Il se négocie actuellement à juste au‑dessus de 5,000$ l'once.
Le prix de l'or a chuté d'environ 5% depuis le début de la guerre en Iran il y a deux semaines et demie.
Ce déclin a été exacerbé par le renforcement marqué du dollar américain, qui s'est également produit depuis le début du conflit.
La guerre en cours menée par les États-Unis et Israël contre l'Iran, qui entre maintenant dans sa troisième semaine, est à l'origine de l'inflation actuelle en raison des perturbations significatives qu'elle a provoquées dans le commerce de l'énergie.
La banque centrale américaine devrait annoncer mercredi sa décision de maintenir les taux d'intérêt inchangés.
Les anticipations du marché concernant des baisses de taux de la Réserve fédérale ont fortement évolué depuis le début de la guerre.
À la fin de la semaine dernière, les contrats Fed Funds n'indiquaient plus même une réduction modeste de 25 points de base d'ici la fin de l'année.
Cela représente pour le marché l'exclusion d'environ 50 points de base de baisses de taux précédemment anticipées.
« Cela s'explique principalement par la forte hausse des prix du pétrole et les risques inflationnistes qui en résultent », a déclaré Carsten Fritsch, analyste matières premières chez Commerzbank AG, dans un rapport.
Le contrat à terme or COMEX était pour la dernière fois à 5,013.25$ l'once, globalement stable par rapport à la clôture précédente.
Les cours de l'argent étaient également pour la plupart inchangés à 80.645$ l'once après avoir passé la majeure partie de la journée dans le vert.
Le pétrole grimpe après les dernières attaques iraniennes
Les cours du pétrole ont progressé de plus de 1% mardi, compensant partiellement les pertes de la séance précédente.
Cette hausse a été alimentée par de nouvelles craintes d'approvisionnement liées aux attaques iraniennes contre les Émirats arabes unis et à la fermeture, toujours importante, du détroit d'Ormuz.
Au moment de la rédaction, le brut West Texas Intermediate se situait à 94.05$ le baril, en hausse de 1,7%, tandis que le Brent valait 101.60$ le baril, en progression de 1,4%.

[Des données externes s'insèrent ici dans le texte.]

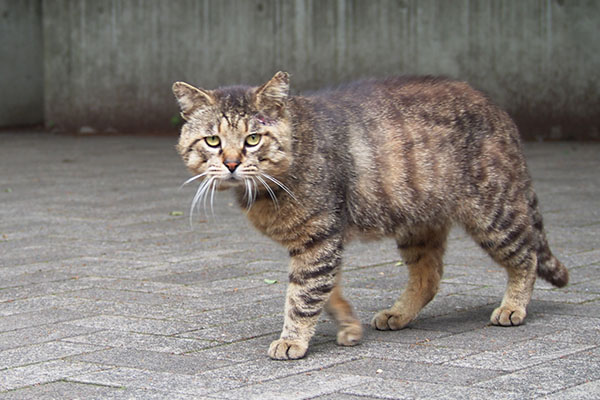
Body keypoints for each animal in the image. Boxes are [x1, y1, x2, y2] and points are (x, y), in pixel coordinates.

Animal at [172, 71, 568, 360]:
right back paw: (398, 314)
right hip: (417, 223)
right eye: (212, 141)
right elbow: (327, 290)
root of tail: (495, 107)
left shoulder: (319, 237)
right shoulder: (317, 242)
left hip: (493, 215)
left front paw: (293, 340)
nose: (231, 163)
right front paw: (348, 325)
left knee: (527, 256)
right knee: (429, 276)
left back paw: (513, 307)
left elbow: (303, 297)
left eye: (253, 139)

À un moment de la journée, les prix avaient bondi de plus de 4%.
Lors de la séance précédente, le Brent avait perdu 2.8% tandis que le WTI américain reculait de 5.3% après que certains navires eurent traversé le passage clé du détroit d'Ormuz.
Le conflit en cours entre les États-Unis et Israël contre l'Iran entre dans sa troisième semaine sans résolution, l'Iran intensifiant ses attaques contre les Émirats arabes unis (EAU).

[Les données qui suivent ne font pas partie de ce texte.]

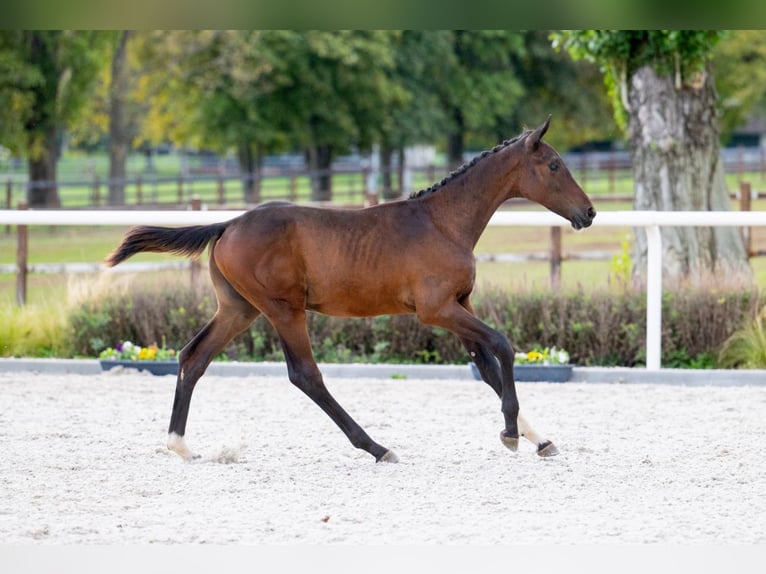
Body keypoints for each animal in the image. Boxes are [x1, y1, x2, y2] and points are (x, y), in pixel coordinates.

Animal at [103, 116, 592, 464]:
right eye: (554, 165)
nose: (588, 213)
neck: (443, 222)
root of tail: (227, 225)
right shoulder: (436, 310)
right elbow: (503, 346)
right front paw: (510, 434)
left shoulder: (459, 305)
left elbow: (487, 367)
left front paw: (540, 440)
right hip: (283, 309)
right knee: (305, 375)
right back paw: (377, 447)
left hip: (239, 309)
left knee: (194, 357)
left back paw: (180, 445)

Une troisième attaque en quatre jours a provoqué mardi un incendie au terminal d'exportation de Fujairah aux EAU, entraînant au moins un arrêt partiel des chargements de pétrole.

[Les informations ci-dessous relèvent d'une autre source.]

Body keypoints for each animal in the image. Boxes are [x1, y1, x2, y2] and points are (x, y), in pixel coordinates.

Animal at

Par ailleurs, les opérations sur le gisement de gaz Shah restent suspendues après une attaque antérieure.
Fujairah est d'une importance stratégique, situé dans le golfe d'Oman, juste à l'extérieur du détroit d'Ormuz. C'est un point de passage crucial pour des exportations pétrolières équivalant à environ 1% de la demande mondiale.
Cette perturbation du trafic maritime dans le détroit d'Ormuz, passage critique pour environ 20% du pétrole mondial et le commerce de gaz naturel liquéfié (GNL), a déclenché des inquiétudes concernant de potentielles pénuries d'approvisionnement, la hausse des coûts énergétiques et une inflation accrue.
Malgré l'utilisation possible de routes de transport alternatives, et en tenant compte des exportations iraniennes toujours en cours, l'offre pétrolière mondiale subirait néanmoins un déficit journalier important de 13.5 millions de barils, selon Commerzbank.
Donald Trump, le président américain, a critiqué lundi plusieurs alliés occidentaux pour leur "ingratitude" après qu'ils eurent refusé sa demande de déployer des navires de guerre pour escorter le trafic commercial à travers le détroit, malgré le soutien qu'ils ont reçu des États-Unis pendant des décennies.
Le conseiller économique de la Maison‑Blanche, Kevin Hassett, a déclaré à CNBC mardi que les pétroliers « commencent à passer au compte‑gouttes » dans le détroit d'Ormuz.
Il a réitéré la position de l'administration Trump selon laquelle le conflit avec l'Iran devrait durer des semaines, et non des mois.